Most cropland soils rely on crop residues as their sole source of carbon, especially in cereal production. In the context of climate change mitigation, incorporating these residues into the soil (instead of removing them) is one popular soil management strategy to enhance the carbon input on agricultural land. Usually, it is observed that crop residue incorporation leads to higher soil organic carbon (SOC) stocks. However, higher carbon in the soil may also modify the N2O and CH4 fluxes, since these gases are produced by microbial processes mediated by carbon availability. The effect of residue management on non- CO2 GHG fluxes has not been comprehensively assessed, what prevent us from estimating the overall effect of management strategies on the soil greenhouse gas (GHG) balance. Here, we monitored GHG fluxes from a long-term experiment in the Marchfeld, a productive agricultural area in east Austria. In this experiment, two crop residue management strategies have been compared since 1982: removal of residues vs incorporation. We used static manual chambers to estimate CO2, CH4 and N2O fluxes between cropland and atmosphere. In parallel, soil environmental conditions and soil nutrients were investigated. We captured flux information between 902 days with a temporal resolution of approximately 21 days between measurements. Within this period the field had a rotation of winter wheat, sorghum, and triticale.

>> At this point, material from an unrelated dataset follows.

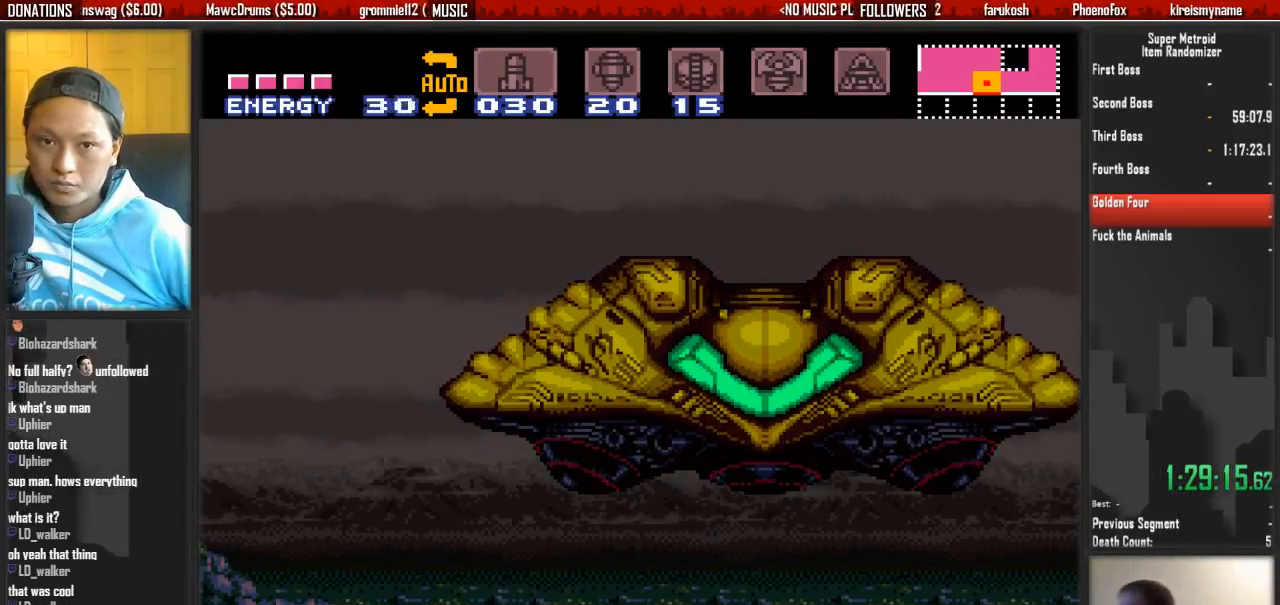
{"buttons": ["A"], "events": [[33, "A", "down"], [183, "A", "up"], [267, "A", "down"], [417, "A", "up"], [500, "A", "down"]]}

We observed a large interannual variability in N2O fluxes, from no effect to higher emissions following incorporation of residues. Cumulative N2O emissions were enhanced by incorporating residues compared to the removal treatment. Nevertheless, this amount is relatively minor compared to the currently higher SOC stocks in the first 25 cm in the residue incorporation scenario. While our case study illustrates a trade-off scenario between GHG fluxes and SOC storage in temperate croplands, the trade-off is only a small fraction of the long-term climate mitigation benefit by incorporating residues. Keywords: nitrous oxide, long-term field experiment ,static chambers ,climate change mitigation, soil C and N
pools